According to research, the average lifespan of an ad tech company is just 6 years: a strong correlation was found between the number of companies exiting in a year and the number of companies founded in the year t-6. The only companies that were not doomed to fail were those with healthy funding and net revenue greater than 100 million USD per year.
Google has been running and leading the industry for over 20 years, generating outstanding double-digit revenues. But how long will it take before funding shrinks and net revenue starts declining?
The digital advertising industry
Digital advertising is a thriving industry in constant evolution, where new players keep coming in and the competitive scenario becomes more challenging every day.
Over the course of 20 years, digital ads have evolved from simple, small display ads into hyper-specific marketing tools to target users based on their preferences, geographic location, recent searches and more.
Advertising giants such as Google and Facebook have been recording double-digit revenues ever since their inception, excluding the 2008 financial crisis which caused a brief decline. In 2019, their respective revenues amounted to 162 and 70 billion USD, with digital advertising services as the main source of income for both companies.
Google is a major leader in the industry, with over 29 billion ad impressions delivered each day between ads on its own site and ads on its network. In the attempt of delivering the highest amount of ads possible, Google has been constantly improving practices and developing innovative solutions that have kept the company among the top performers in the digital advertising industry for over 20 years.
How did Google become so powerful?
There’s always a well-thought growth strategy behind one’s success, and Google is no exception. By promoting innovation at the core of the company itself, Google has never limited its search for innovative ideas and approaches to its in-house talent. Over 20 years, the company has acquired more than 200 companies in 22 different countries, creating a valuable pool of talent that enabled them to stay ahead of the competition and become a leader in the digital advertising industry.
Through this strategy, focused on not imposing any limitations to creativity sourcing, Google has been able to repurpose old ideas and overcome the obstacles that once kept them from success. Creativity is key to innovation, and it is in this spirit that the company implemented policies to allow all employees to express their ideas at any time, no matter how absurd they might be. This has inevitably led to a constant flow of unique inputs that have made Google the tech giant it currently is.
New variables, new competitors: is Google really in a decline?
As the years passed by, new competitors started populating the scene, Google’s solid foundations began to tremble and the need to further innovate and outsmart the competition became imminent. These circumstances led to higher spending on operating revenue and R&D costs to develop new technologies and strategies, which consequently led to lower earnings per share over time.
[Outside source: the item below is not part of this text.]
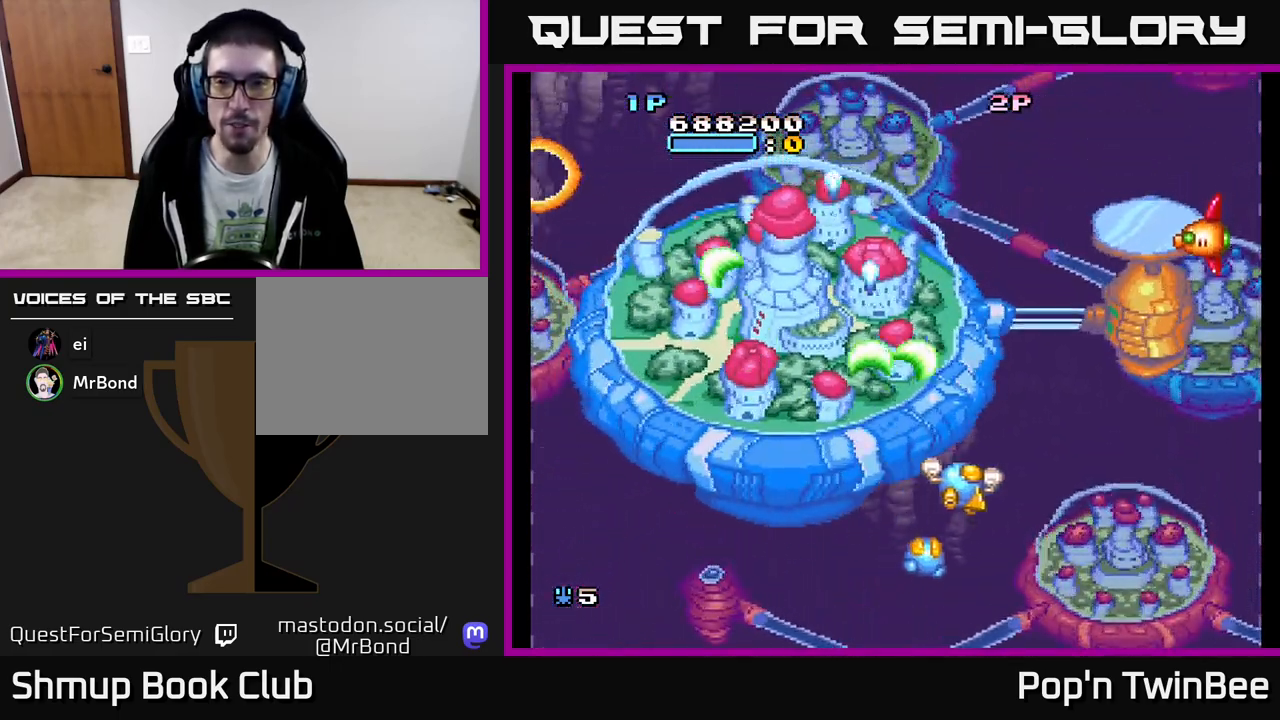
{"buttons": ["A"], "events": [[333, "DPAD_RIGHT", "up"]]}
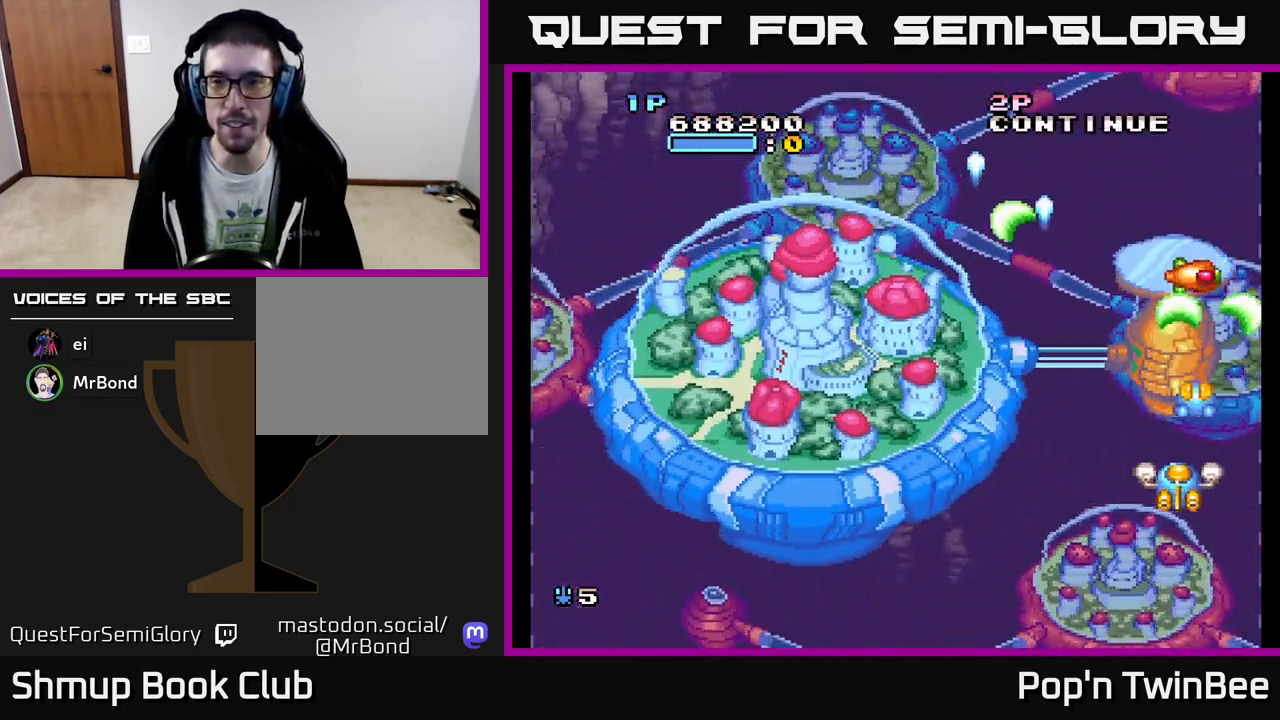
{"buttons": ["A"], "events": [[117, "DPAD_LEFT", "down"], [283, "DPAD_UP", "down"], [333, "DPAD_LEFT", "up"], [450, "DPAD_UP", "up"]]}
In the attempt of staying one step ahead of other companies, Google enhanced its vast data collection practices to a level that was unprecedented, taking every opportunity to gather information about users as they started browsing on the web. Google’s products were free and innovative but required people to give up their personal data and their valuable attention to be used.
Simultaneously, users worldwide became increasingly aware of their privacy rights, and governments were called to implement stricter regulations for advertising companies to safeguard their citizens. These factors contributed to creating more challenges for Google, as its employees began to develop a sense of skepticism towards the company’s integrity and moral values, putting Google’s organizational culture legacy at risk.
Last but not least, in the current economic climate, uncertainty has reached its peak levels. The sudden, unexpected slowdown forced companies and individuals worldwide to repurpose their budgets, and start looking for alternatives to traditional search advertising, perhaps a more affordable solution that yielded the same results.
How does this all sum up?
All these variables resulted in the first ever forecasted decline in revenue in 20 years for Google’s parent company Alphabet: according to eMarketer, Google is expected to see U.S. ad revenue decline by 4% for this year – and up to 5% when including traffic acquisitions cost. This compares to a forecast of 5% growth in U.S. ad revenue for Google’s main online advertising competitors, Facebook and Amazon.
Whether the decline will be permanent or just temporary depends on how well Google will cope with the consequences and on how other competitors will outsmart each other’s technology by providing valid alternatives to Google Ads, more suitable to the current economic conditions and more sustainable in the long run.